August 12, 2010: Ted’s Camera Stores commemorated its 40th anniversary in fine style on Tuesday, August 10, with owner, Brian Blythe and Ted’s management hosting over 300 Victorian staff and invited guests at the Crown Palladium ballroom.
It was an evening big on reminiscence and goodwill, with Ted’s founder Ted Todd and Brenda Todd, Ted’s former boss, the legendary Sydney retailer George Weiss and current Ted’s managing director Richard ‘Robbo’ Robertson joining Brian Blythe, John Swainston (Maxwell International), Peter Rose (PMAI) and Nic Peasley (Ted’s) on stage to share experiences – and the the occasional, inevitable joke – and reflect on the 40-year milestone.
John Swainston noted that only four percent of companies survive 10 years.
‘Forty years is something special,’ he said.
‘Ted’s may be 40, and some people say you are over the hill at 40, but when you are over the hill you start picking up speed!’ he added.
Yet there was a considerable focus on the future as well, and the future of the photo industry appeared assured when one looked out onto an audience of over 200 personable, well-presented, and mainly young Ted’s ‘ladies and gentlemen’. Underscoring the quality of people associated with the retailer, and its role in encouraging younger staff, John Swainston also noted that Ted’s ‘had more Young Achievers in the last 10 years than all the other companies combined.’
Brian Blythe also observed that a company doesn’t achieve 40 years trading by accident.
‘…It usually means it has some unique qualities to attract customers to support it, attract good people into its service and attract other companies to provide it with products, finance and people support.

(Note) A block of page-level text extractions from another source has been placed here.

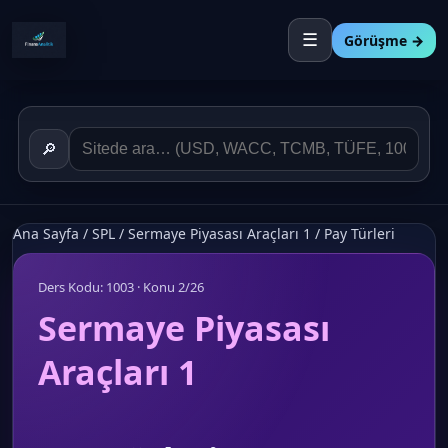
☰
Görüşme →
🔎
Ana Sayfa
/
SPL
/
Sermaye Piyasası Araçları 1
/
Pay Türleri
Ders Kodu: 1003 · Konu 2/26
Sermaye Piyasası
Araçları 1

‘Ted’s has these unique qualities.’
He noted that Ted’s not only attracted good people, but kept them, sometimes for a lifetime of contribution, and during the evening a number of employees with over 20 and even 30 years with the company were recognised.
The longest serving employee, other than Richard Robertson himself with 39 years in harness, is Steve Mills, with 35 years service. Robbo ‘guesstimated’ that over that time ‘he must have been responsible for $30 million in sales on his own!’
The final words before the end of the more formal part of the evening were appropriately left to Robbo. (Of whom the late Ron Evans noted, ‘Robbo is to a microphone what a dog is to a lamp-post!’):
‘I am fanatical about getting a result. I love retailing, I hate losing, I hate being on the losing team…Ted had always thrown up a challenge, and I’ll say this to you all: If it hadn’t been for Ron Evans and Brian Blythe, you would not be here tonight.
‘Ted gave us the spirit, Ron and Brian gave us the controls. Ron taught me that you can’t manage what you can’t measure. They taught us how to measure. Sometimes it’s a pain in the ass, the amount of measuring that we do, but we are all here, 40 years on.’
‘There will never be another company like ours.
‘We are the strongest single retailing unit in our industry, in the world,’ he said, contrasting Ted’s continued success with the fate of Ritz Cameras, a 1300-store US chain which over-extended itself and collapsed with massive debts this year.
He noted that with only 22 stores, Ted’s controls around 15 percent of the Australian DSLR business and 6 – 7 percent of compact cameras, and that was due to strong marketing, great buying, great advertising, great team leadership, a close eye on the numbers and, ‘above all 360 fantastic retail staff.’
‘That is the Ted’s difference. It’s the people that support the name,’ he said.
‘Ted was the man, the ‘S’ stands for service, and any of you who are just starting in this business like I was when I was just 17, one thing you must imprint in your mind: Service is always remembered long after the price is forgotten.’
Robbo thanked the Evans and Blythe families for their continued support (‘thank you for the privilege of working for two of the best families that I have ever ever ever met’) and Ted’s suppliers (‘We thank you from the bottom of our heart’) and made special mention of Malcolm Kennedy, managing director of Pentax distributor, CR Kennedy. Effective, low-cost radio and TV advertising, supported by CR Kennedy and often featuring Robbo, has been a hallmark of Ted’s success, particularly through the ’80s and ’90s.
‘We started about the same age, he had a challenge thrown out to him in his early ’20s when his father passed away. He has taken his company forward and he is one of the “Last of the Mohicans” as an independent importer and distributor of a major product brand.’
While they weren’t among his last words, Robbo’s assertion during the evening that, ‘I will not be here for the 50th, I guarantee it’ may turn out to be both famous and untrue: even if it is as guest of honour rather than managing director.
Staff in other states will celebrate the 40th anniversary in forthcoming event attended by Richard Robertson and Nic Peasley.